15. The question may be posed here: can the remaining landlords compel a tenant of this type to pay rent for the whole of the property. I do not think, they can. Even so far as the plaintiffs are concerned, they have not raised this ground either in their memorandum of appeal or in the grounds before me. For the same reason, the correct position seems to me to be that the plaintiffs landlords cannot be allowed a decree to eject the defendant from the entire shop including the portion of which he has become owner during the interval. He has a right in law to remain in occupation of the shop being a landlord of a fractional portion therein, and of this right, in my opinion, he cannot be deprived.
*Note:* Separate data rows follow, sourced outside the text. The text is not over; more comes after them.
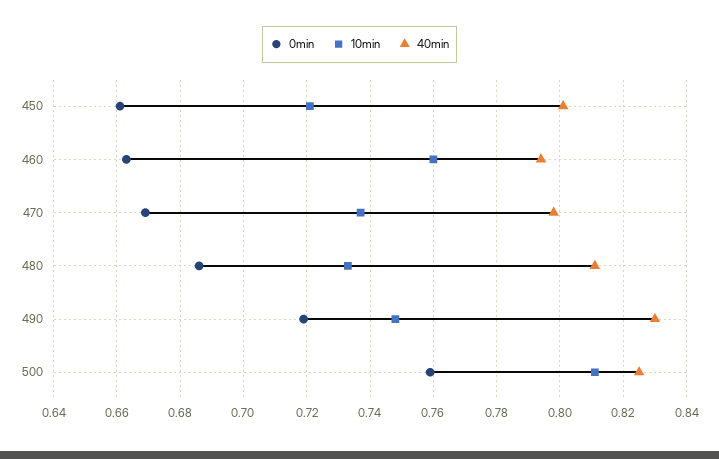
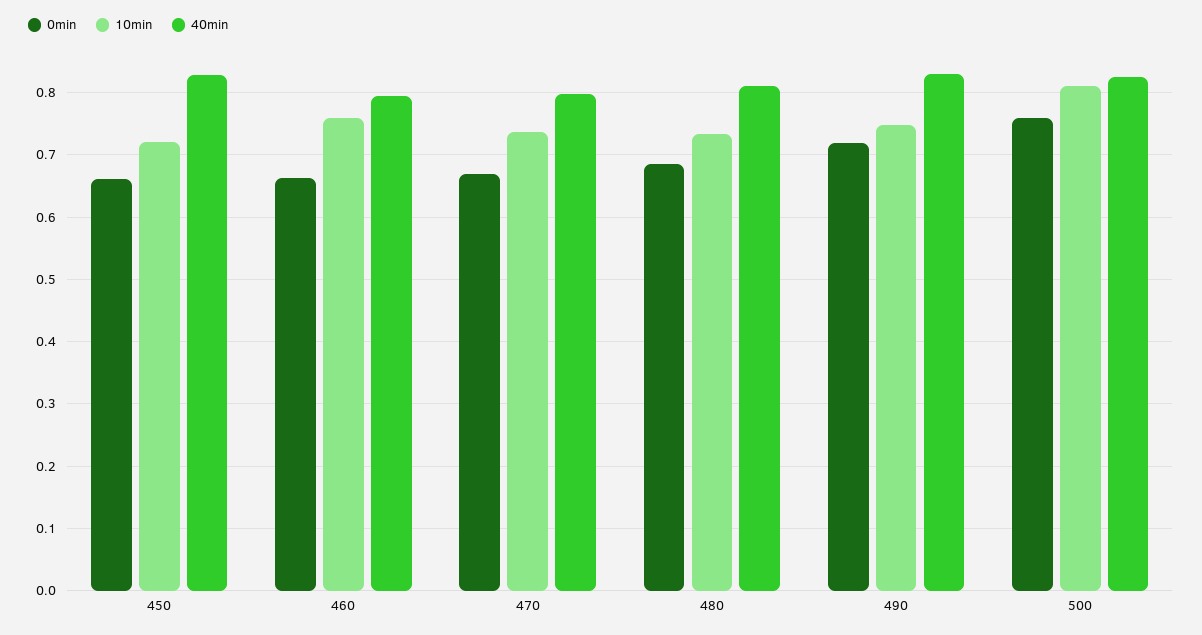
40min, 450: 0.8 -> 0.83

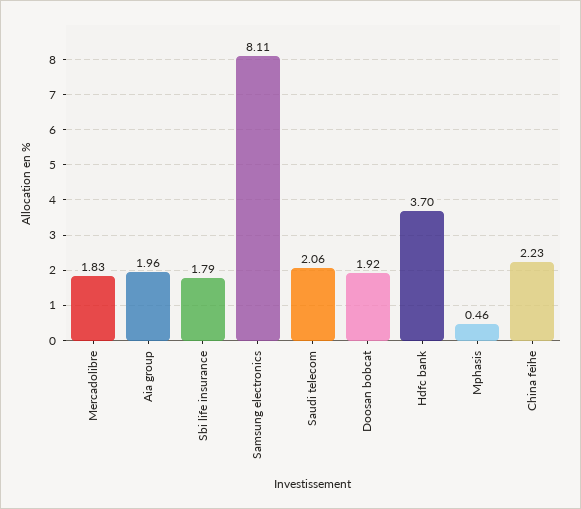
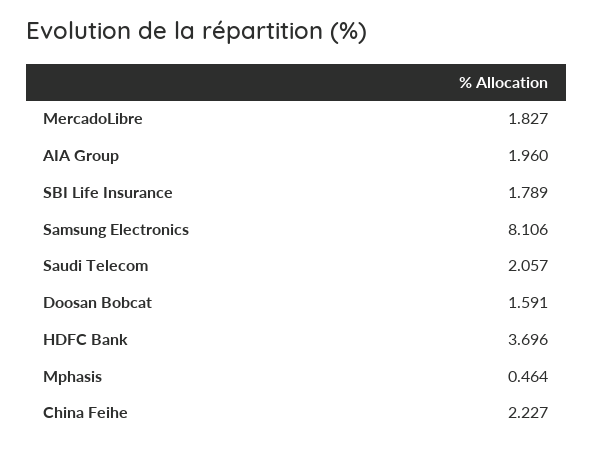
Doosan bobcat: 1.92 -> 1.591

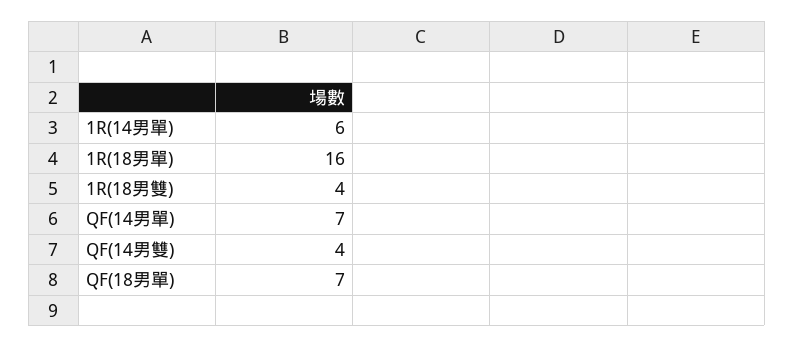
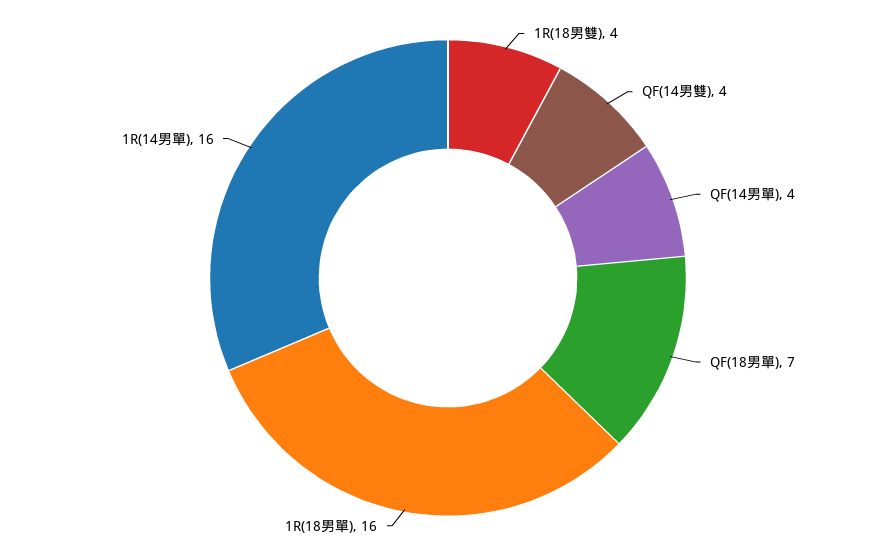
1R(14男單): 6 -> 16
QF(14男單): 7 -> 4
16. The position may indeed be different where the various portions of the several landlords are separate and divided; but that admittedly is not the case here and the suit shop is jointly owned in three undivided shares. In such a case, the plaintiffs cannot justly be allowed to oust the defendant from the entire shop any more than the defendant can be allowed to repudiate his tenancy with respect to the portions of the shop held by the other co-owners. See Joy Gopal v. Probodh Chandra, (AIR 1935 Cal 646), in this connection. The only correct decree, therefore, which may be passed in a case of this character is for joint possession leavingthe parties to work out further rights by a suit for partition if they choose to do so and in the meantime by allowing a decree to the plaintiffs for proportionate rent with respect to their shares in the shop. This is precisely what the court below has done.
17. For the reasons mentioned above, this appeal fails and is hereby dismissed. Having regard to all the circumstances of the case, I would leave the parties to bear their own costs here and below.